* Brief *
Could you copy every entry exactly, dropping the pictures?

* Data for the task *
▼▼▼
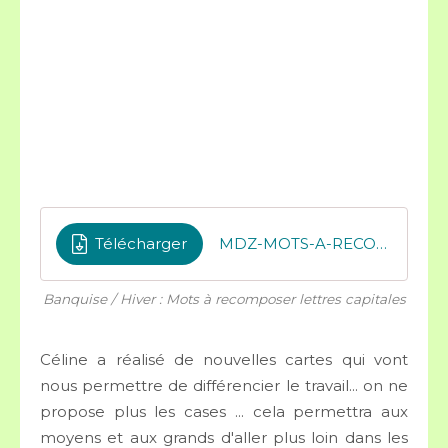
Télécharger
MDZ-MOTS-A-RECOMPOSER-BANQUISE-capital
Banquise / Hiver : Mots à recomposer lettres capitales
Céline a réalisé de nouvelles cartes qui vont
nous permettre de différencier le travail... on ne
propose plus les cases ... cela permettra aux
moyens et aux grands d'aller plus loin dans les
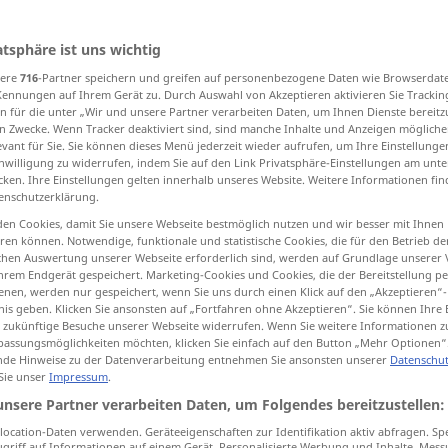
atsphäre ist uns wichtig
sere
716
-Partner speichern und greifen auf personenbezogene Daten wie Browserdat
tippen)
Kennungen auf Ihrem Gerät zu. Durch Auswahl von Akzeptieren aktivieren Sie Trackin
n für die unter „Wir und unsere Partner verarbeiten Daten, um Ihnen Dienste bereitz
all, Abbruch
Überrest, Stück
n Zwecke. Wenn Tracker deaktiviert sind, sind manche Inhalte und Anzeigen mögliche
evant für Sie. Sie können dieses Menü jederzeit wieder aufrufen, um Ihre Einstellung
inwilligung zu widerrufen, indem Sie auf den Link Privatsphäre-Einstellungen am unt
cken. Ihre Einstellungen gelten innerhalb unseres Website. Weitere Informationen fin
enschutzerklärung.
en Cookies, damit Sie unsere Webseite bestmöglich nutzen und wir besser mit Ihnen
en können. Notwendige, funktionale und statistische Cookies, die für den Betrieb d
ischen Auswertung unserer Webseite erforderlich sind, werden auf Grundlage unserer
fragment
part
hrem Endgerät gespeichert. Marketing-Cookies und Cookies, die der Bereitstellung per
nen, werden nur gespeichert, wenn Sie uns durch einen Klick auf den „Akzeptieren“-
nis geben. Klicken Sie ansonsten auf „Fortfahren ohne Akzeptieren“. Sie können Ihre 
ür zukünftige Besuche unserer Webseite widerrufen. Wenn Sie weitere Informationen 
fragment
of vase, glass
assungsmöglichkeiten möchten, klicken Sie einfach auf den Button „Mehr Optionen“
de Hinweise zu der Datenverarbeitung entnehmen Sie ansonsten unserer
Datenschut
 Sie unser
Impressum
.
fragment
BERGB
unsere Partner verarbeiten Daten, um Folgendes bereitzustellen:
ocation-Daten verwenden. Geräteeigenschaften zur Identifikation aktiv abfragen. Sp
griff auf Informationen auf einem Gerät. Personalisierte Werbung und Inhalte, Mes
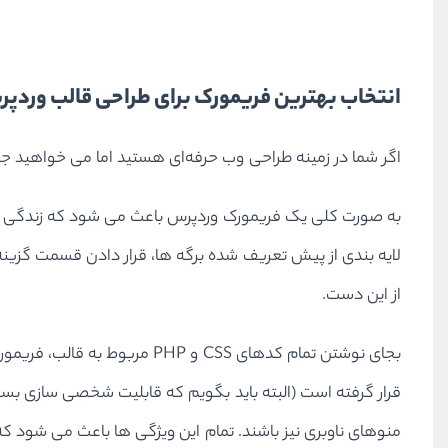
انتخاب بهترین فریمورک برای طراحی قالب وردپ
اگر شما در زمینه طراحی وب حرفه‌ای هستید اما می خواهید ج
به صورت کلی یک فریمورک وردپرس باعث می شود که زندگی شما
لایه بندی از پیش تعریف شده برگه ها، قرار دادن قسمت گزین
از این دست.
بجای نوشتن تمام کدهای CSS و
قرار گرفته است (البته باید بگویم که قابلیت شخصی سازی بسیا
منوهای ناوبری نیز باشند. تمام این ویژگی ها باعث می شود که زم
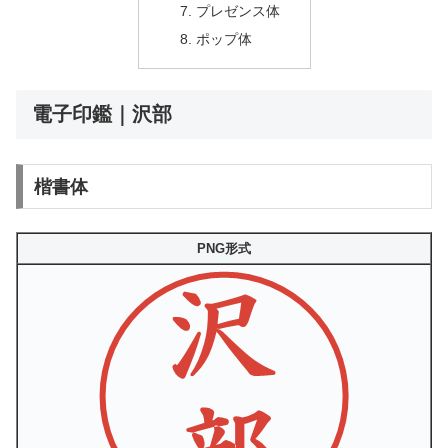
プレゼンス体
ポップ体
電子印鑑｜沢部
楷書体
PNG形式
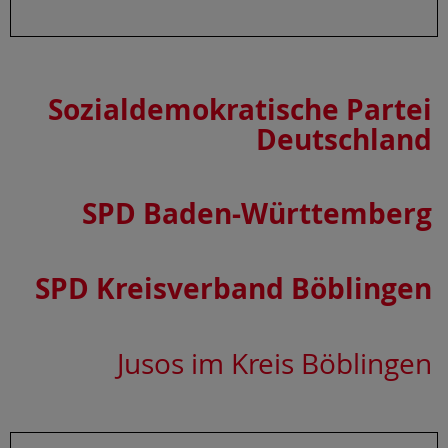
Sozialdemokratische Partei
Deutschland
SPD Baden-Württemberg
SPD Kreisverband Böblingen
Jusos im Kreis Böblingen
▲▲▲
* Answer to the problem *
Télécharger
MDZ-MOTS-A-RECOMPOSER-BANQUISE-capital
Banquise / Hiver : Mots à recomposer lettres capitales
Céline a réalisé de nouvelles cartes qui vont
nous permettre de différencier le travail... on ne
propose plus les cases ... cela permettra aux
moyens et aux grands d'aller plus loin dans les
atsphäre ist uns wichtig
sere
716
-Partner speichern und greifen auf personenbezogene Daten wie Browserdat
tippen)
Kennungen auf Ihrem Gerät zu. Durch Auswahl von Akzeptieren aktivieren Sie Trackin
n für die unter „Wir und unsere Partner verarbeiten Daten, um Ihnen Dienste bereitz
all, Abbruch
Überrest, Stück
n Zwecke. Wenn Tracker deaktiviert sind, sind manche Inhalte und Anzeigen mögliche
evant für Sie. Sie können dieses Menü jederzeit wieder aufrufen, um Ihre Einstellung
inwilligung zu widerrufen, indem Sie auf den Link Privatsphäre-Einstellungen am unt
cken. Ihre Einstellungen gelten innerhalb unseres Website. Weitere Informationen fin
enschutzerklärung.
en Cookies, damit Sie unsere Webseite bestmöglich nutzen und wir besser mit Ihnen
en können. Notwendige, funktionale und statistische Cookies, die für den Betrieb d
ischen Auswertung unserer Webseite erforderlich sind, werden auf Grundlage unserer
fragment
part
hrem Endgerät gespeichert. Marketing-Cookies und Cookies, die der Bereitstellung per
nen, werden nur gespeichert, wenn Sie uns durch einen Klick auf den „Akzeptieren“-
nis geben. Klicken Sie ansonsten auf „Fortfahren ohne Akzeptieren“. Sie können Ihre 
ür zukünftige Besuche unserer Webseite widerrufen. Wenn Sie weitere Informationen 
fragment
of vase, glass
assungsmöglichkeiten möchten, klicken Sie einfach auf den Button „Mehr Optionen“
de Hinweise zu der Datenverarbeitung entnehmen Sie ansonsten unserer
Datenschut
 Sie unser
Impressum
.
fragment
BERGB
unsere Partner verarbeiten Daten, um Folgendes bereitzustellen:
ocation-Daten verwenden. Geräteeigenschaften zur Identifikation aktiv abfragen. Sp
griff auf Informationen auf einem Gerät. Personalisierte Werbung und Inhalte, Mes
انتخاب بهترین فریمورک برای طراحی قالب وردپ
اگر شما در زمینه طراحی وب حرفه‌ای هستید اما می خواهید ج
به صورت کلی یک فریمورک وردپرس باعث می شود که زندگی شما
لایه بندی از پیش تعریف شده برگه ها، قرار دادن قسمت گزین
از این دست.
بجای نوشتن تمام کدهای CSS و
قرار گرفته است (البته باید بگویم که قابلیت شخصی سازی بسیا
منوهای ناوبری نیز باشند. تمام این ویژگی ها باعث می شود که زم
プレゼンス体
ポップ体
電子印鑑｜沢部
楷書体
PNG形式
Sozialdemokratische Partei
Deutschland
SPD Baden-Württemberg
SPD Kreisverband Böblingen
Jusos im Kreis Böblingen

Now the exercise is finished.